Using 3^rd party services would be more expensive and complex as the bank would need to connect with the tokenization interface belonging to each 3^rd party. This could slow down the development and launch phase of the project with complex integration work. Additionally, AnyBank would need to pay fees to each 3^rd party for their tokenization services. As it purchased a platform to manage all of this activity in-house, the ongoing fees are minimal following initial investment in the platform, reducing costs long-term.

Competitive edge

With regard to privacy, by selecting a product rather than a service model, AnyBank can control the information shared outside of the organization. In taking a service, banks may need to share details of product and service development plans with 3rd parties so that integration work can run in parallel. In an extremely fast paced market, banks and service providers don’t want to share their roadmap outside of the organization to ensure they keep their competitive edge.

Flexibility

From a service development and expansion perspective, insourcing a solution gives AnyBank more flexibility. Initially, as a large bank with a number of international subsidiaries, having an in-house platform enables the bank to offer tokenization as a service to its affiliated banks.
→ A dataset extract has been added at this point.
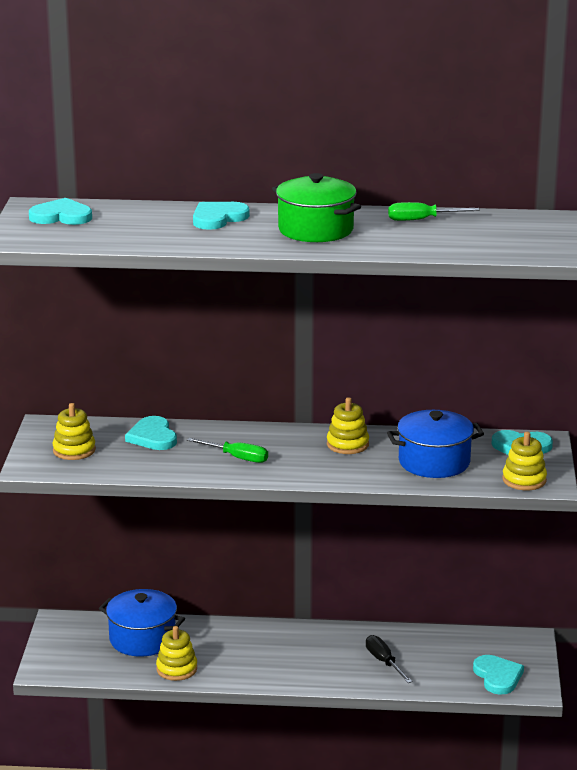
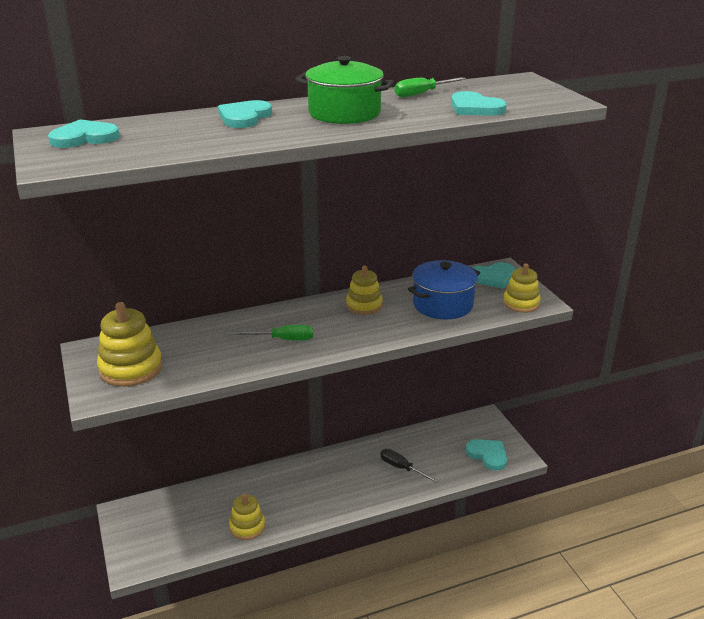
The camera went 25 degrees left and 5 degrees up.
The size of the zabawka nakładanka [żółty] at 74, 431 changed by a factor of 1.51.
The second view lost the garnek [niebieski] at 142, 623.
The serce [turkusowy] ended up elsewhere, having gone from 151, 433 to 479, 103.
This enables the wallet service to be rolled out across the bank’s entire portfolio of customers, rather than needing to do it one subsidiary at a time with separate infrastructures.

Service expansion

The bank is also in a position to work in collaboration with Bell ID’s technical support team to develop new revenue streams. On the acquiring side of the banks’ business, an interest has been expressed in offering tokenization services to its merchant community to protect customer’s PANs when they are stored for online shopping. This can be considered at a later date.

AnyBank had been working on mobile payments for a number of years. With the advent of HCE and tokenization, a large-scale launch was possible. Bringing the technology in-house needed more up-front commitment, but gives the bank more control and flexibility long-term. Additionally, AnyBank will save money and time long-term by not using the services of, and integrating with, multiple schemes. Easy integration with ApplePay and Samsung Pay fulfils another of the board’s requirements and offers scope for future development of the platform.